A three movement score, the Piano Sonata No. 2 in C sharp minor, Op. 9 seems to be a close contemporary to the B minor Sonata, Op. 6. The opening Allegro is typically dramatic with episodes of melancholy. Affectionate and comforting, the Andante cantabile evokes scenes of snuggling up by a roaring log fire on a cold winter’s evening. Marked Allegro molto the finale is an impassioned outpouring played here with significant ardour.
 
Completed in 1912, the three movement Piano Sonata No. 3 in D minor, Op. 12 is a score more technically and emotionally developed than its predecessors. The opening movement Allegro ma non troppo is typically stormy with a moment of veritable tenderness. Driver delights in the light and appealing scoring of the extended central movement Andante cantabile. I just loved the red-blooded finale - one of Bowen’s finest solo piano movements.
 
Disc two comprises the remaining three piano sonatas that Bowen composed after the Great War. They span a near forty year period that reaches to the early 1960s. The Piano Sonata No. 4 is thought to have existed but no score has ever been found. Now taking its place in the catalogues is the three movement Short Sonata in C sharp minor, Op. 35/1 - a real gem completed in 1922. The score of the Short Sonata was dedicated by the thirty-eight year old Bowen, “To my wife and son”. The leisurely pace of the Andante con moto has a somewhat pastoral atmosphere; maybe a verdant Alpine scene. The central Lento expressivo is a glorious movement: melodic, moderately dramatic and quite charming. I was struck by the appeal of the fleet-footed and frolicsome Presto scherzando played here with considerable verve.
 
Published before it was premiered, the Piano Sonata No. 5 in F minor, Op. 72 was completed in 1923. It has been said that the three movement score was designed to carry certain similarities to Beethoven’s Appassionata. Thirty-eight years were to separate this F minor score from Bowen’s final piano sonata. With Driver’s natural assurance the opening movement marked Moderato comes across as a restless mood painting. In the Andante semplice I was struck by a warmth and security I associate with a child’s nursery. Upbeat writing in the engaging final movement oscillates between the whimsical and the ardent.
 
From 1961, the year of Bowen’s death, the Piano Sonata No. 6 in B flat minor, Op. 160 is probably his final composition.
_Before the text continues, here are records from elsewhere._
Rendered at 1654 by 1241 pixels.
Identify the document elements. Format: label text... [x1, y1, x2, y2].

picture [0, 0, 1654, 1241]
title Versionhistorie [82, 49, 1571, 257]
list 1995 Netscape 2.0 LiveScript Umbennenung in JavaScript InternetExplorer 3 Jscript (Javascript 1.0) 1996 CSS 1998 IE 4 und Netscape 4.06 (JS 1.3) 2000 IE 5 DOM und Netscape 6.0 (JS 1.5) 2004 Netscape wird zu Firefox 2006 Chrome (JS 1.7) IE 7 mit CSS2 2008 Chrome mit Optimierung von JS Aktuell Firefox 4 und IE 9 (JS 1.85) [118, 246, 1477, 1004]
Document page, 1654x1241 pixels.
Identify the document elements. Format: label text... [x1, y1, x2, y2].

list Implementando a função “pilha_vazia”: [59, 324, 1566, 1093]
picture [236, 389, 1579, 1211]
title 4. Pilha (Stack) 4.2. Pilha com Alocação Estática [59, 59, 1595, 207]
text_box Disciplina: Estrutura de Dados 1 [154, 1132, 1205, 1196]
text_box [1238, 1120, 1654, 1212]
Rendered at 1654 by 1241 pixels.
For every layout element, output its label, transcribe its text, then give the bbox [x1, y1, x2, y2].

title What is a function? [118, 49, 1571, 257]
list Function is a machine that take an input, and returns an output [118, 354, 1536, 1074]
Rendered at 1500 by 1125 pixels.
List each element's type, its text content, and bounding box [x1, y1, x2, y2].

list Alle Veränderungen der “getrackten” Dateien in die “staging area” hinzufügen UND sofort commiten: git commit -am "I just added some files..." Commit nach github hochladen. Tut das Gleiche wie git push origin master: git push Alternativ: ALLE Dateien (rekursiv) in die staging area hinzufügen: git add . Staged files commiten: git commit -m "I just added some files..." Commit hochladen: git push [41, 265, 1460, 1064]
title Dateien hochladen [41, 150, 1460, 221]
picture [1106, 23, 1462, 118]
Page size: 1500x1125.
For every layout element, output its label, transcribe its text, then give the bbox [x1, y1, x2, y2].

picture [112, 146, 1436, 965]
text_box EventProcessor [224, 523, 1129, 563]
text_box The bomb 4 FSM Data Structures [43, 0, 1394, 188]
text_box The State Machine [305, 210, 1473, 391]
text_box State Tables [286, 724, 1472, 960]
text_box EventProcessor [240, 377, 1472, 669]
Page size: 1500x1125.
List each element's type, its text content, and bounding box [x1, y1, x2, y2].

The late-Romantic writing doesn’t display any notion of diminishing compositional capacity. However, in an era with younger composers Berg, Prokofiev, Honegger, Hindemith, Poulenc, Shostakovich, Messiaen, Britten and Tippett taking centre-stage it’s not surprising that Bowen’s compositional style was considered anachronistic. Thankfully we are now able to enjoy Bowen for his innate quality rather than for the dynamic of the era in which it was written. I especially enjoyed Driver’s playing of the swirling and heady Romanticism of the opening movement. The reflective, affectionate and often alluring mood of the Intermezzo is impressively interpreted. Turbulent, with tremendous rhythmic zest, the rapt appeal of the finale is also hard to resist.
 
With performances such as these a successful future for Danny Driver seems assured. This young soloist plays with sympathy and dedication, buoyancy and freshness. This is a splendid set from Hyperion that should broaden York Bowen’s appeal still further. Francis Pott has as usual done a fine job with the booklet essay. Beautifully recorded by the Hyperion engineers at the Henry Wood Hall with warmth and considerable clarity.